Mysterious surf Sphinx found

Lisa Inman Gager with her dog and what is left of the Sphinx statue. The icon of the surfing culture had sat in its full glory on Seal Way atop Blackie Augusta's house until the home was demolished.

When Blackie August’s beachfront house on Seal Beach  was remodeled, the man/woman sphinx that had sat on its roof for many years was thrown into a dumpster. As rumors had it, a passerby picked it up and supposedly brought it back to Long Beach where it was said to sit in a garage somewhere but no one knew where.

Through the efforts of Chi Kredell, the missing Surf Sphinx has been found.   After 30 years of asking questions and following leads he finally found the woman who has the Sphinx sitting in her beautiful garden illuminated with a spotlight.

Lisa Inman Gager was that passerby who moved to Seal Beach in 1964 when she was four years old.  She lived on 14th Street.  When she was about ten she could roam all over Seal Beach in those days and could go as far as the pier but had to come home when the streetlights came on. While she was walking down the boardwalk, she would always walk by Blackie August’s house with the man/woman Surf Sphinx on the roof.  The surfers were out front having a great time surfing.

Years later, while visiting her sister and her mom, still living on Seal Way, she was jogging down the boardwalk when she passed the house. She saw the construction workers there and asked, “What are you going to do with that Sphinx?”  They said they were going to toss it into the dumpster. So she went back and got her sister and they put it on her sister’s balcony.  When Lisa bought a house she went back and picked it up never knowing that anyone was looking for it.

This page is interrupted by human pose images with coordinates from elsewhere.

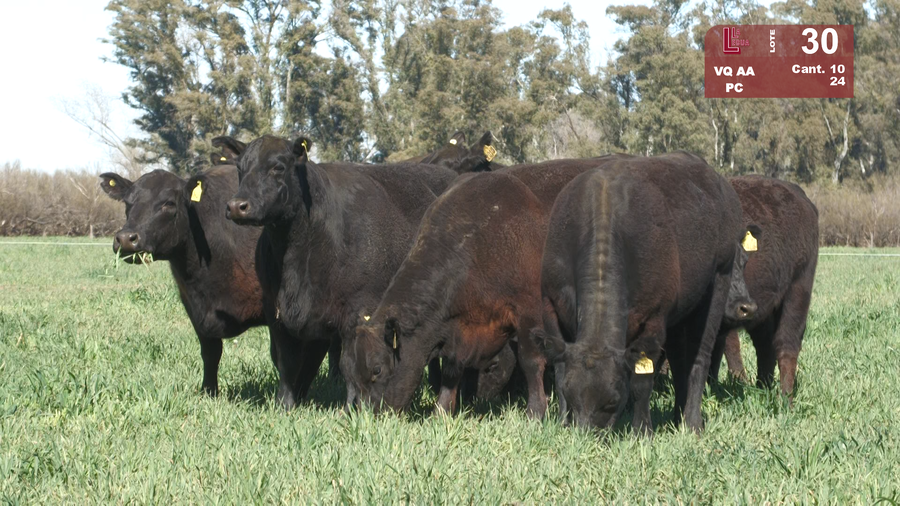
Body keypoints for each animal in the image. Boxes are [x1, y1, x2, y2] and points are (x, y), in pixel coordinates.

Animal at [99, 151, 267, 397]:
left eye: (168, 203)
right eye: (128, 203)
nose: (126, 239)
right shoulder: (194, 308)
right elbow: (210, 353)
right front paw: (209, 392)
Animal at [217, 134, 460, 409]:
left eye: (278, 167)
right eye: (239, 168)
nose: (237, 206)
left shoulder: (358, 311)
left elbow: (350, 363)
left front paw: (352, 408)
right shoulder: (276, 311)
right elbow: (288, 362)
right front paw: (284, 406)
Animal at [531, 152, 757, 434]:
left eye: (612, 400)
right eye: (572, 395)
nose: (586, 435)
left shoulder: (654, 319)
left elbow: (643, 381)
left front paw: (642, 431)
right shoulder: (550, 305)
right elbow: (561, 367)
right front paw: (563, 422)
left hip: (718, 282)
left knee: (700, 357)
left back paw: (692, 422)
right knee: (680, 361)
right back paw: (677, 415)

Legend has it there once was a sphinx who cast a spell over the sea, bringing in the surf with force and perfection. For nearly 50 years, the plaster icon sat on to of the roof of the August family home in Seal Beach, where it pulled breaking monsters from the ocean and made men fall in love with that rolling abyss of power and beauty.

In the 1950’s Seal Beach surfers came to pay homage to a plaster man/woman sphinx that was “borrowed”, they liked to say, from the roof top of the Villa Riviera in Long Beach. Tim McElrath has told the story many times before of how he and Dick Thomas crawled up and dragged it down.

Surfers everywhere were drawn by its power. They wanted to feel the surge of magic, lining up with the sphinx to get the perfect, peaky waves that broke there.

When Blackie August sold the house, the house could be purchased on the condition the sphinx had to remain and not be taken down. Even though it was crumbling and weathered, the sphinx had to stay.  Lisa became a surfer herself and still pays homage to the Sphinx every day because it sits in her yard with many memories behind it.  It still has the power to bring her good surf.

Thanks to Chi Kredell the missing Surf Sphinx was found.